The curriculum involved multiple formats to engage students and accommodate different interests, age groups, and learning styles. After initial classroom instruction and background information, the students watched films geared toward their grade level to gain an up-close look at the lives and experiences of the enslaved persons. Eighth graders watched the educational version of the film “12 Years a Slave” based on the life of Solomon Northrup, a free black man who was kidnapped into slavery. Sixth graders viewed “Race to Freedom,” a story of the perils of escape and the role of the Underground Railroad as a path to freedom. The final project involved student groups working together on research and reporting combined with instruction in graphic design and software to produce chapters for a student-created booklet related to the unit.

Supplementary enrichment opportunities brought elements of realism to the students. Rev. Larry White, minister at Marathon’s St. Paul AME Church, spoke of his experiences as a youth under Jim Crow laws in South Carolina and also advised the student audience on how to deal with hurtful comments and other questions that arose after the films. Civil War artifact collector Pat Baragwanath treated the students to a display of Civil War swords and an original of “The Union is Dissolved” broadside, the first Confederate publication as it went to press 15 minutes after the secession ordinance was passed in South Carolina, the first state to secede. The capstone activity was a live, on-stage presentation of “Civil War Plays,” three monologues based on writings of persons who were affected by the Civil War, brought to Marathon Middle School students by Fringe Theater Key West. Marathon High graduate Javier Reyes (and Keys Weekly art director) was chosen as the graphic designer to provide instruction to the students through the Council’s Artists in Schools grant program.

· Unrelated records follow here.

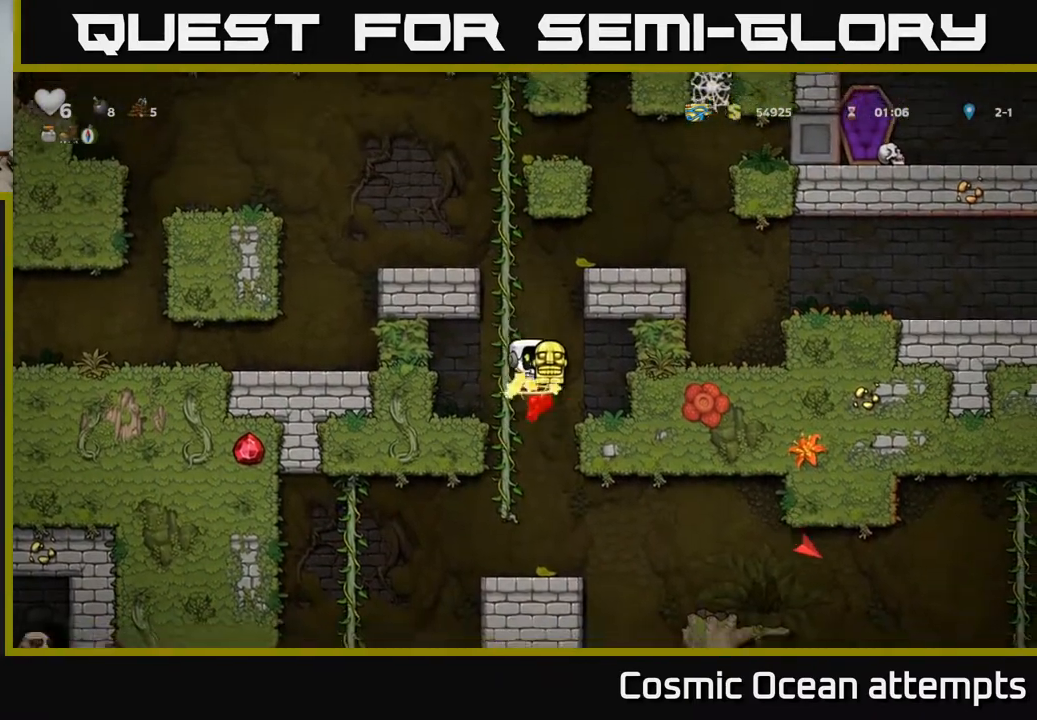
{"buttons": [], "right_stick": "center", "events": []}
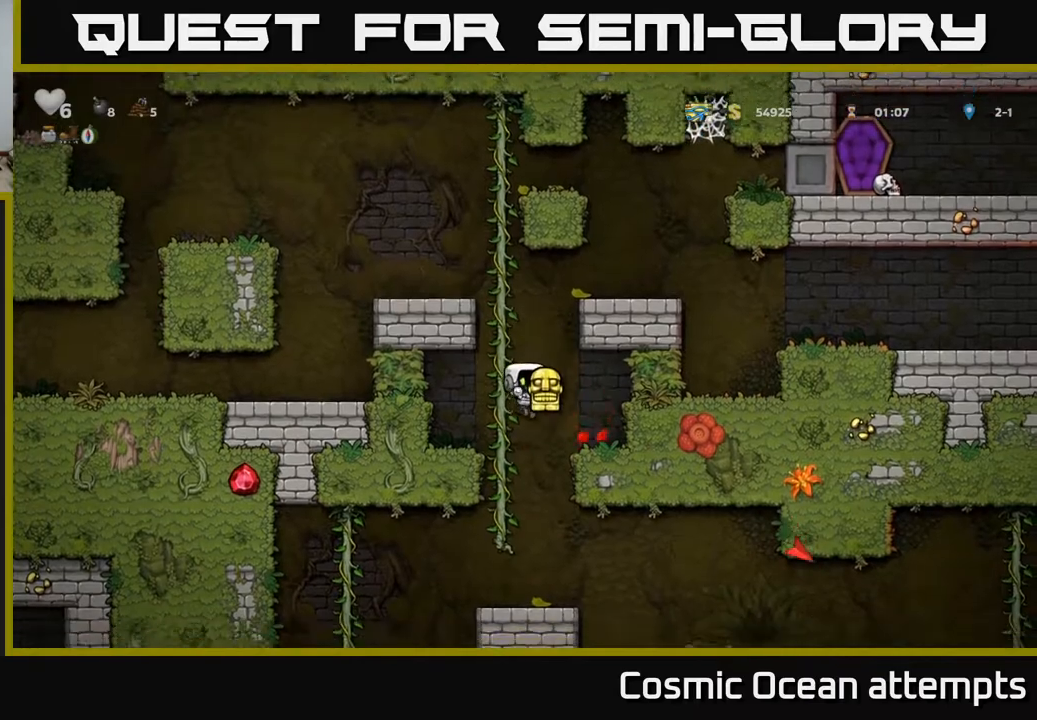
{"buttons": ["DPAD_LEFT"], "right_stick": "center", "events": [[267, "DPAD_LEFT", "down"], [400, "A", "down"], [500, "A", "up"]]}
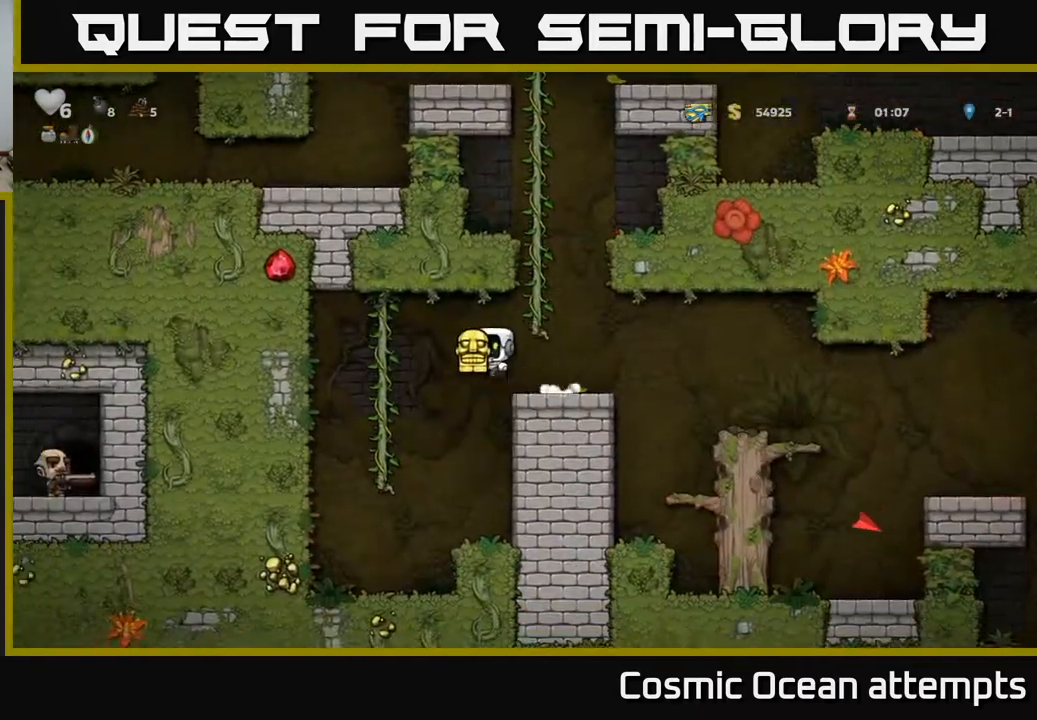
{"buttons": ["A"], "right_stick": "center", "events": [[217, "DPAD_UP", "down"], [233, "DPAD_LEFT", "up"], [283, "DPAD_UP", "up"], [333, "DPAD_DOWN", "down"], [467, "A", "down"], [467, "DPAD_DOWN", "up"]]}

Graphic artist Javier Reyes, left, shows sixth graders Alex Lewis and Alejandro Nodarse how to work on page design as part of their project for the Slavery and Freedom unit in U.S. history class. KATHY LANCASTER/Contributed

“Individual students mentioned particular aspects of the unit that they enjoyed and also indicated an understanding of social consciousness about this tragic part of American history,” Maresma said. “They know that even though most Americans did not own slaves, slavery was the primary experience of millions of Americans. The students learned about the human side of slavery, that it’s a reality that can be talked about, and how to address issues with respect for each other.”

One eighth grader summarized his experience well when he wrote, “(The booklet project) was a lot of fun and we all learned a little something about our past.”